BMO Capital markets analyst Andrew Strelzik downgraded Chipotle's stock to an "underperform" -- basically a sell -- due to worries that Chipotle will have to pay more for pork if the highly contagious and lethal (to pigs) African swine fever is not contained. That will hurt profits.
Chipotle (CMG) shares fell 6% on the news, but they are still up nearly 54% this year.
The good news for consumers is that the disease does not pose a risk to people, the way the E. coli outbreak at Chipotle in 2015 did. The United States Department of Agriculture says "ASF is not a threat to human health and cannot be transmitted from pigs to humans. It is not a food safety issue."
But Strelzik is concerned the outbreak will lead to a shortage in hog supplies that could have a ripple effect on the price of pork and other proteins for several years. As such, he estimated that Chili's owner Brinker International (EAT), Texas Roadhouse (TXRH) and Bloomin' Brands (BLMN) could also suffer. Their stocks all tumbled Thursday as well.

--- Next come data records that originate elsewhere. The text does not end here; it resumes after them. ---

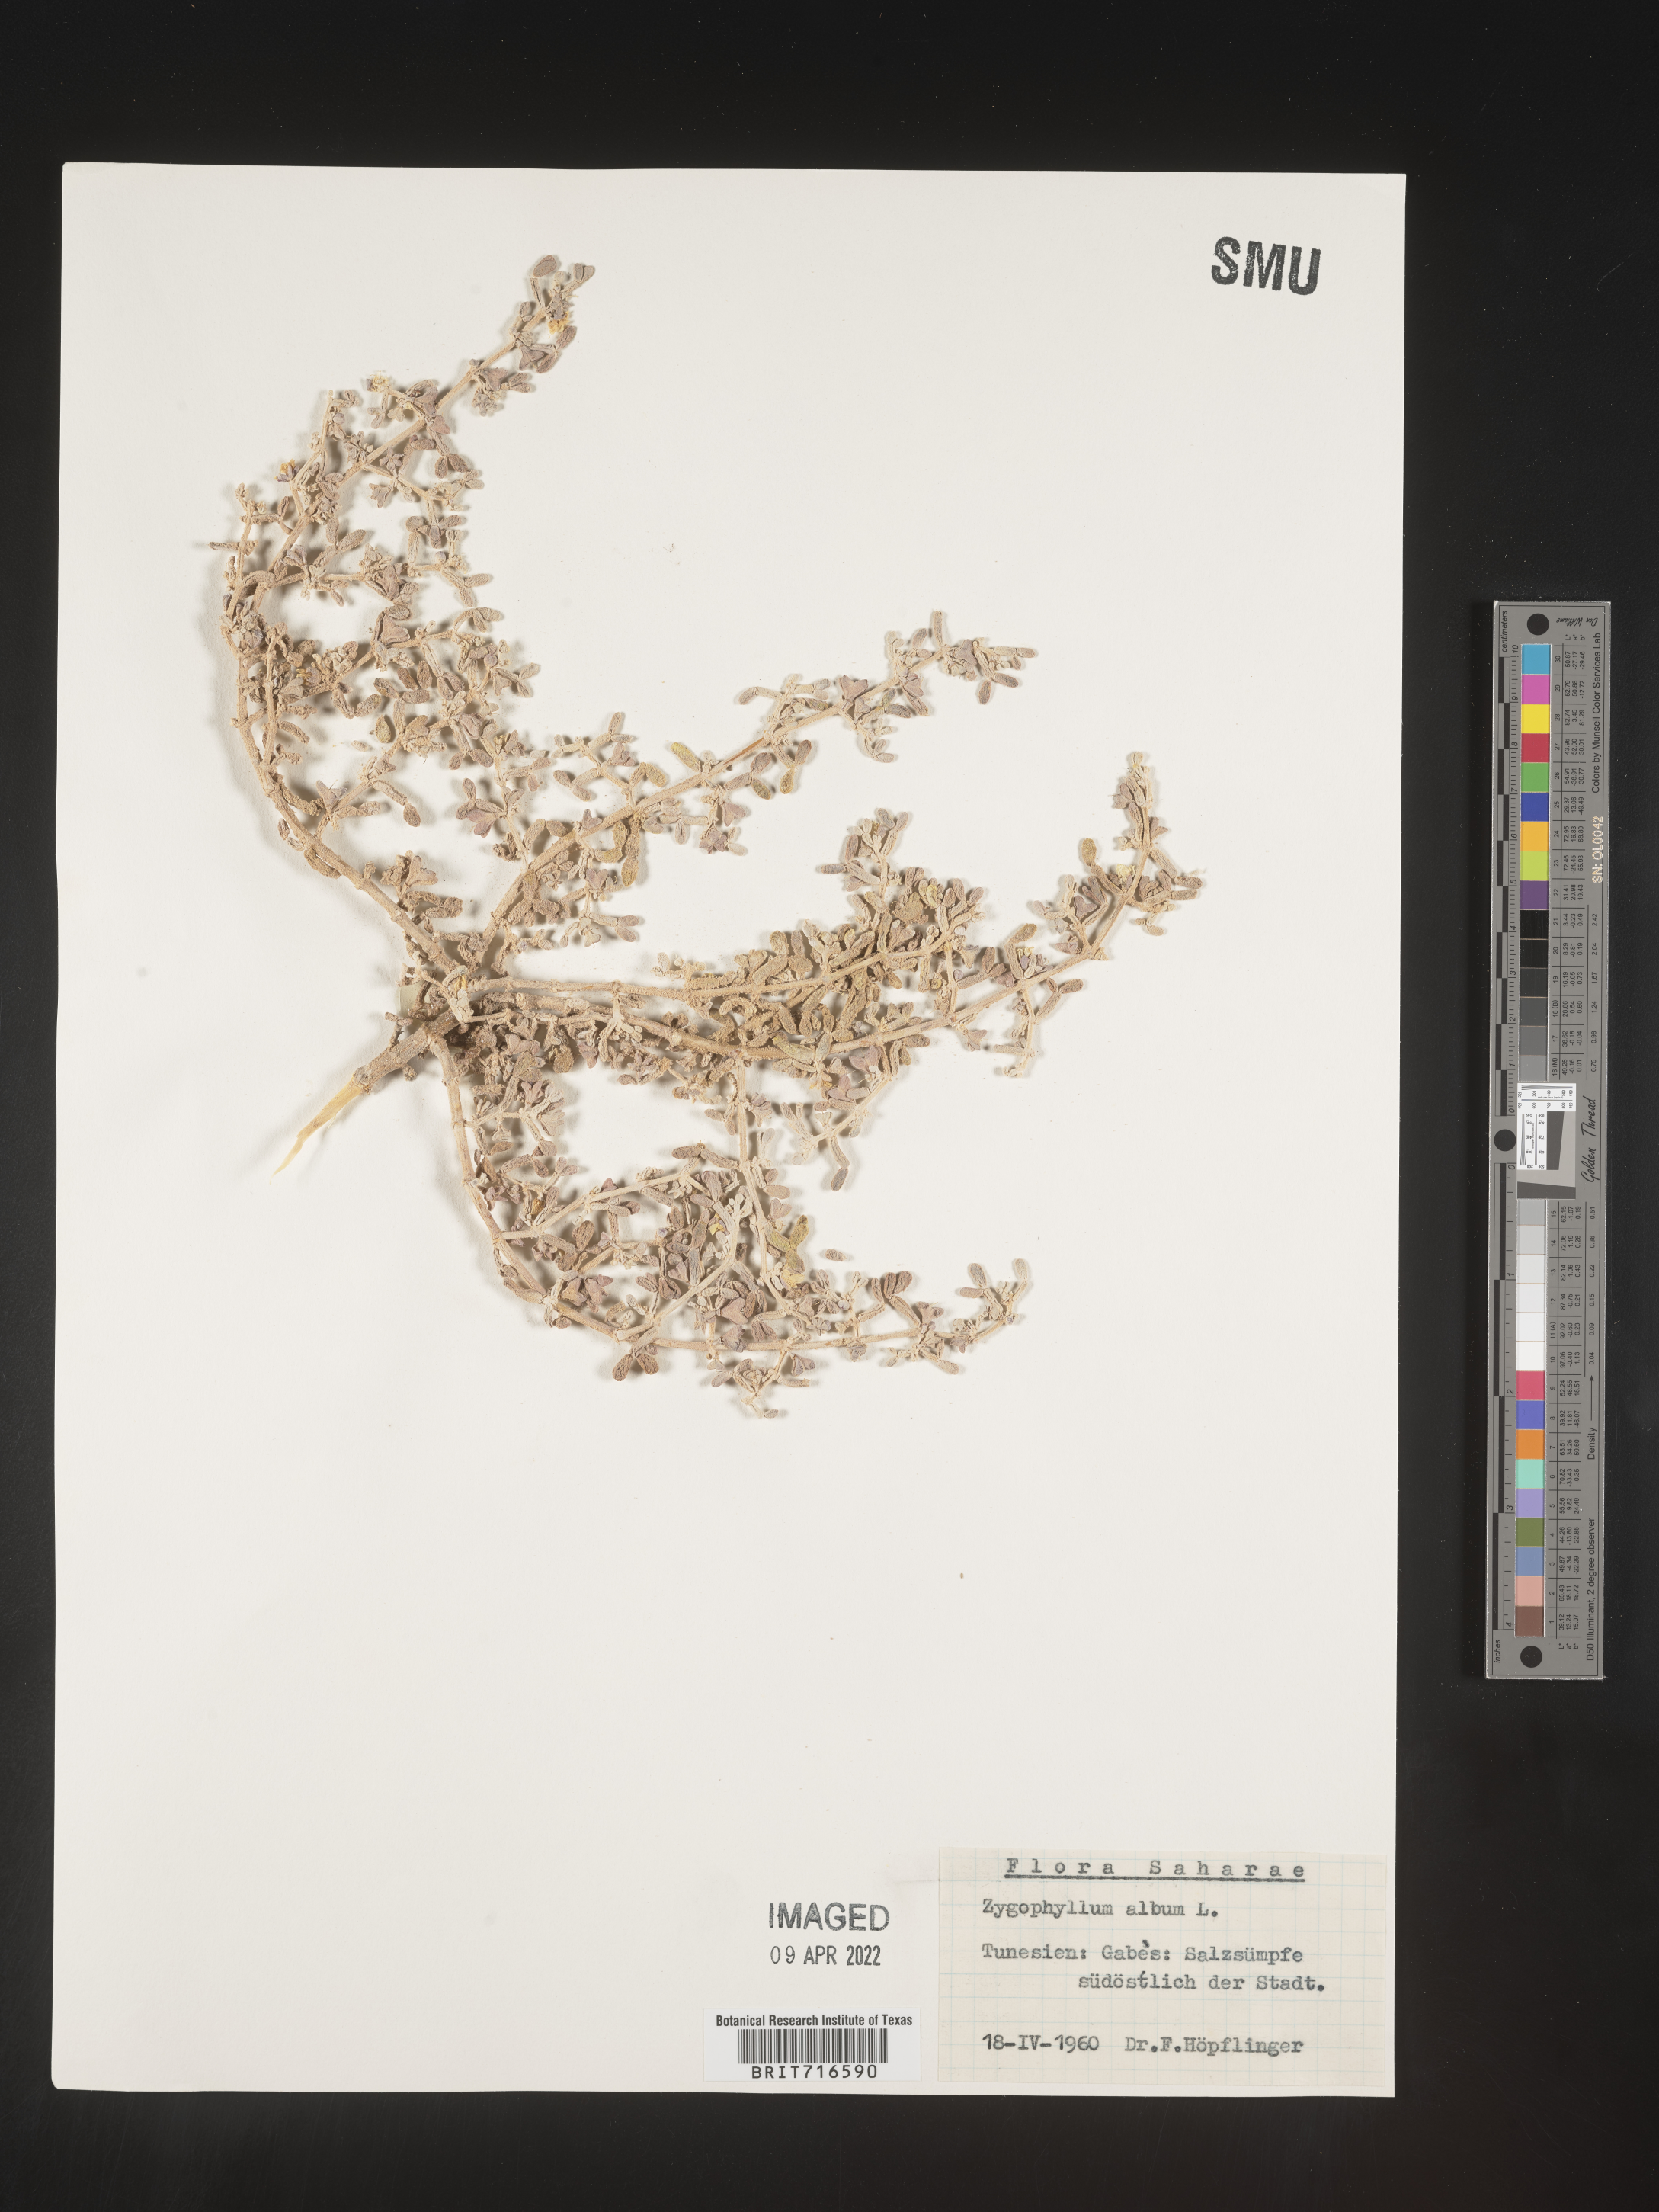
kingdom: Plantae
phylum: Tracheophyta
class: Magnoliopsida
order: Zygophyllales
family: Zygophyllaceae
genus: Zygophyllum
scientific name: Zygophyllum
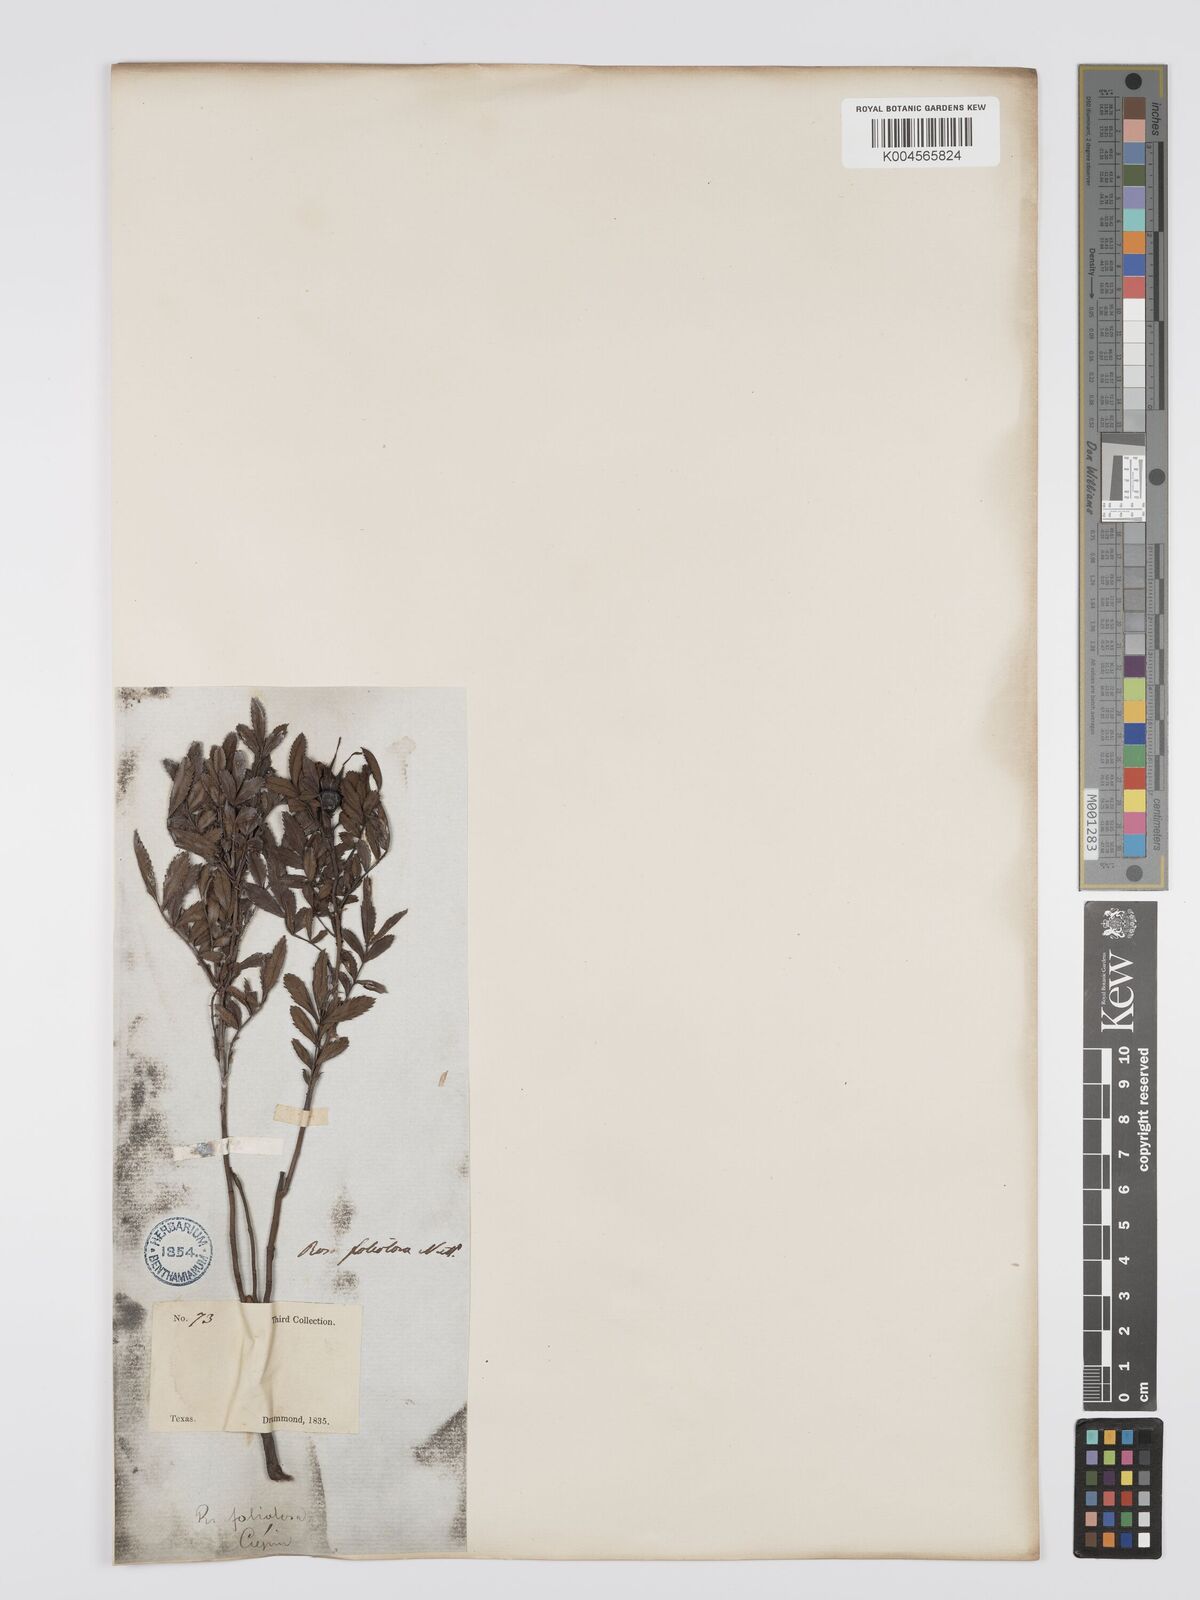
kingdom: Plantae
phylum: Tracheophyta
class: Magnoliopsida
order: Rosales
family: Rosaceae
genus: Rosa
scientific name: Rosa foliolosa
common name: White prairie rose
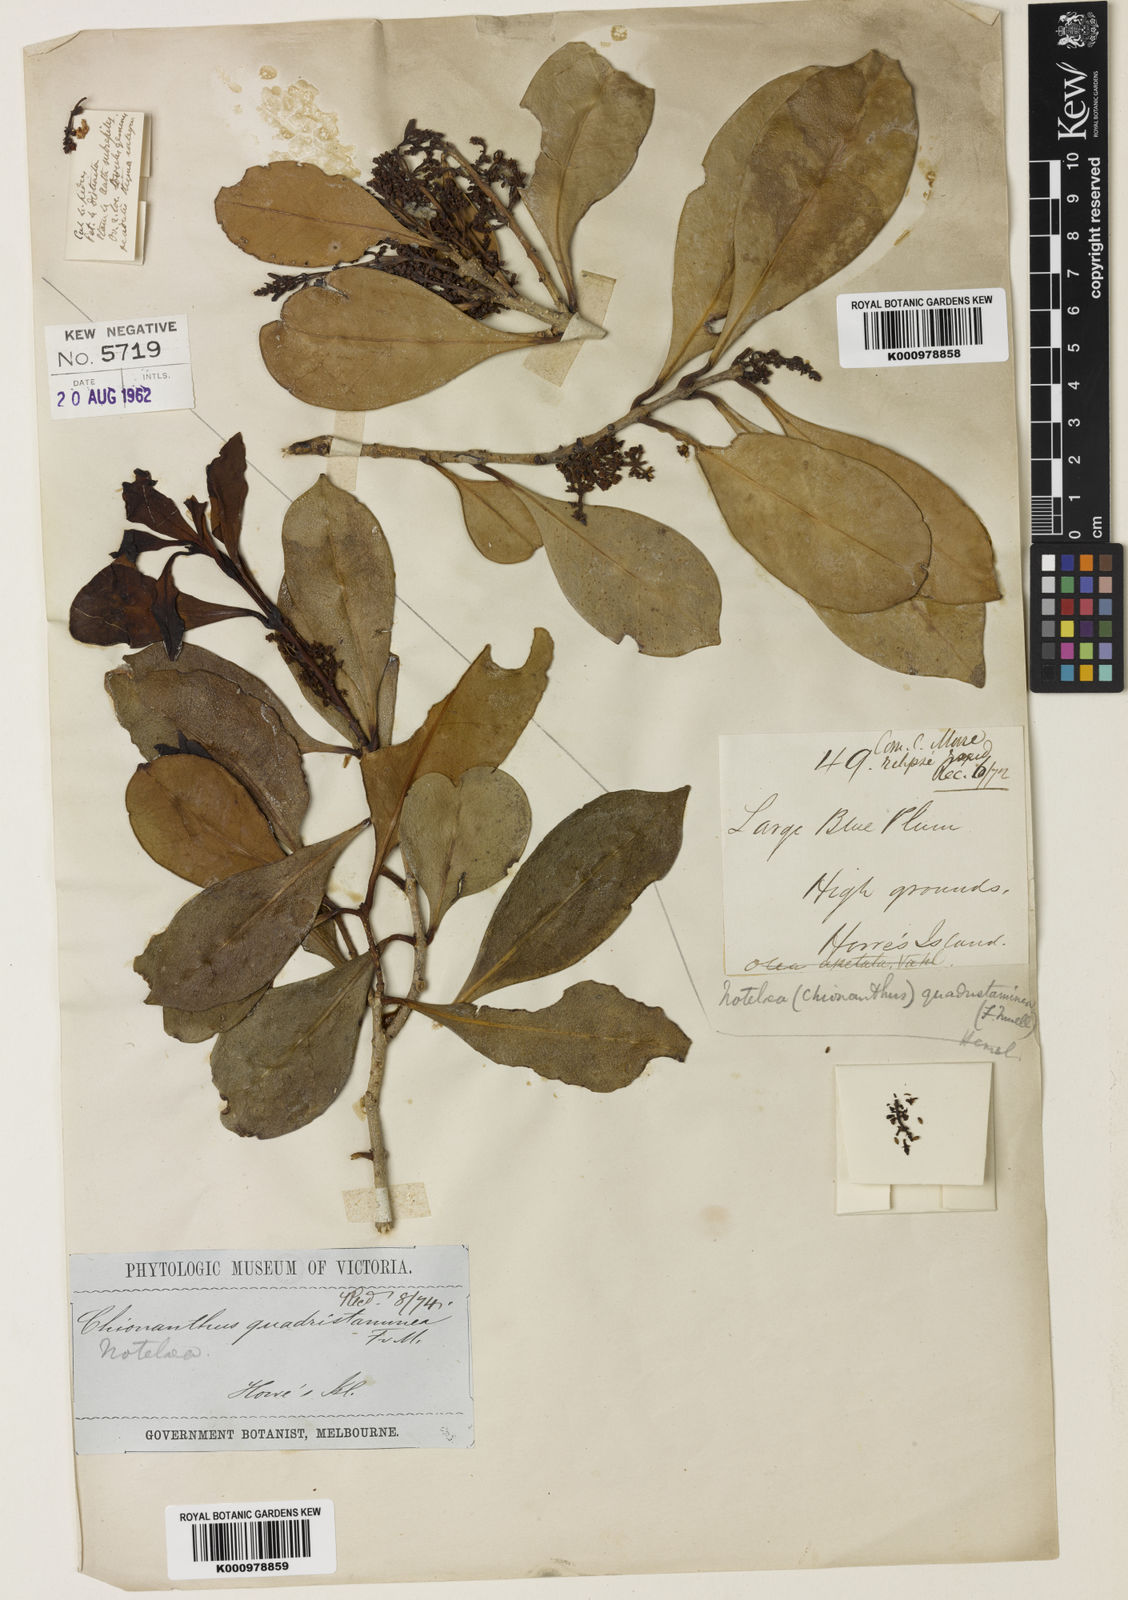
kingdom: Plantae
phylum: Tracheophyta
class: Magnoliopsida
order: Lamiales
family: Oleaceae
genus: Chionanthus
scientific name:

This might wind up being good news for plant-based food maker Beyond Meat (BYND) though. Its sizzling stock shot up about 3%.
Update: Laurie Schalow, the chief corporate reputation officer for Chipotle, took issue with Strelzik's downgrade.
"The cost of our pork represents less than 2% of Chipotle’s total food costs," Schalow told CNN Business. "Since we purchase higher quality, more expensive pork than commodity pork, and we have pricing agreements in place, we don’t expect a significant impact on our costs."
CNN Business' Christine Romans says that trade wars are not easy to win, even though President Donald Trump once tweeted that they are.
Watch below as she explains why analysts think the trade war could cause a global recession and what it means for you, your company and even your job.
Want to learn more? Read her story about the topic here.
The boom-to-bust oil market is suddenly in another tailspin.
US oil prices plummeted 4% to $58.80 a barrel on Thursday morning. It's the first time crude has broken below $60 since late March.
The selloff comes as financial markets broadly tumble, with the Dow sliding 400 points, or 1.6%.
Oil's recent slide -- it's down 11% since closing at $66.30 on April 23 -- has been driven by two major factors.
- The deepening trade war threatens to badly slow economic growth around the world, hurting demand for crude along the way.
- Recent government reports show that oil stockpiles have unexpectedly jumped.
"The US-China trade war continues to weigh on sentiment, as does a weakening economic backdrop," said Matt Smith, director of commodity research at ClipperData.
The most striking thing about the oil slump is that it's taking place during a time when OPEC members Iran and Venezuela have been sidelined by US sanctions.